— Start QUOTED PASSAGE —
# Outlook 2003; Re: outlvba.dll



## Cleffer (Dec 7, 2004)

Greetings. A big thanks to all who contribute to this site, which I consider to be one of the better sources of centralized information on the web. I'm a long time lurker, first time poster. Most of the time, my issues are easily found, this however, seems to have no solution on the web right now... at least none that I can find. 

I recently installed Office 2003 on XP-SP2. I did about 20 machines. One has a problem. Originally, I allowed it to upgrade 2000 but since these problems have arisen on this box, I have completely uninstalled and reinstalled it from scratch (not including reg entries) and the problem has continued. 

All aspects of Office work fine except Outlook 2003. When Outlook starts, an installation dialog pops up. It will run between 2 and 5 times. After that, an error appears "C:\Documents and Settings\....\Addins\outlvba.dll is not a valid office Add-in." There does not appear to be any add ins. The problem occurs across all users that use the box. 

My next step I am going to try is to temporarily add the user as a machine admin, remove Office, attempt to find all of the registry entries and remove them, reinstall Office, and then remove the user as an admin. 

Does this sound like a move in the right direction? 
Does anyone have any idea what the registry keys may be?
Any different approaches or additional suggestions?

Thank you for your time.


----------



## I_am_Mad_Alice (Nov 16, 2004)

Did you get it fixed?

This may help in your troubleshooting
http://support.microsoft.com/default.aspx?scid=kb;en-us;329929

Please post back if you got it fixed and how.


----------



## Cleffer (Dec 7, 2004)

Thanks for the response. 

I performed KB: 329929 & 315044 and neither were successful. 

The problem persists.


----------
— End QUOTED PASSAGE —
— Start MATERIAL SHOWN —
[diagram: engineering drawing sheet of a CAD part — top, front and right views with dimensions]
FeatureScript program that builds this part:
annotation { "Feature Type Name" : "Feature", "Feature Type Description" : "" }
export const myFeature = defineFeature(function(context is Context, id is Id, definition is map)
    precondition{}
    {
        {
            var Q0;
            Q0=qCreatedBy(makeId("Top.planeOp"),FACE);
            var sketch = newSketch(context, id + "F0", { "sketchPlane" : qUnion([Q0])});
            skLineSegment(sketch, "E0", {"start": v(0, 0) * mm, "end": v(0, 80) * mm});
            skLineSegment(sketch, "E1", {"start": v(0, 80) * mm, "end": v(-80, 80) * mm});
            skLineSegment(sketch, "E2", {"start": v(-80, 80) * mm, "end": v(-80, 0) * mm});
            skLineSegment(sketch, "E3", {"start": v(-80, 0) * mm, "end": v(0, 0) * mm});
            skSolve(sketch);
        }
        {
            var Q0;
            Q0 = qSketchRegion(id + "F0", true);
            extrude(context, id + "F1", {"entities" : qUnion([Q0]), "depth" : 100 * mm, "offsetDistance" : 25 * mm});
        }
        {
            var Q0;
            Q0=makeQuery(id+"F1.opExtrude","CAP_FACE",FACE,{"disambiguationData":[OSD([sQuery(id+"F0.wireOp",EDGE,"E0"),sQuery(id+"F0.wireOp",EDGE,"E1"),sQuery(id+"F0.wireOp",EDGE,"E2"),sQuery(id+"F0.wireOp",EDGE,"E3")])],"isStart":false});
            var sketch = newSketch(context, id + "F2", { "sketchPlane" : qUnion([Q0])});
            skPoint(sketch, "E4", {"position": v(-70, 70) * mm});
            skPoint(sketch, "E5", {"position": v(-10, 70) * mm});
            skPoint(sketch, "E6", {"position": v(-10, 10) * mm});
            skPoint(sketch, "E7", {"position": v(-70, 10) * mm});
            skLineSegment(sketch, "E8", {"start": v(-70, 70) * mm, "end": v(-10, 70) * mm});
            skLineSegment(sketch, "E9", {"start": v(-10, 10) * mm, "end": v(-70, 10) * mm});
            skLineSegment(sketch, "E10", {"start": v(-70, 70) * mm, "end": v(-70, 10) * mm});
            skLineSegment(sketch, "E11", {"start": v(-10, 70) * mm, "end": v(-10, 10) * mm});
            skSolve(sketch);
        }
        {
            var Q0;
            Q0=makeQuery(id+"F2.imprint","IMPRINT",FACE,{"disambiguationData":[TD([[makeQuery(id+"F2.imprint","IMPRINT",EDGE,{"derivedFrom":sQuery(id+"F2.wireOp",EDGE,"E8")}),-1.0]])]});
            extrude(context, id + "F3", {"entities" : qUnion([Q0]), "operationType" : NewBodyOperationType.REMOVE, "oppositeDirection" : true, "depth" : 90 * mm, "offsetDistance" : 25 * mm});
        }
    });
— End MATERIAL SHOWN —
SET TASK: In the forum thread about the outlvba.dll error, give the part from "All aspects of" to "use the box." again, substituting "window" for "dialog". The lines above are not needed for this.

EXERCISE OUTPUT:
All aspects of Office work fine except Outlook 2003. When Outlook starts, an installation window pops up. It will run between 2 and 5 times. After that, an error appears "C:\Documents and Settings\....\Addins\outlvba.dll is not a valid office Add-in." There does not appear to be any add ins. The problem occurs across all users that use the box.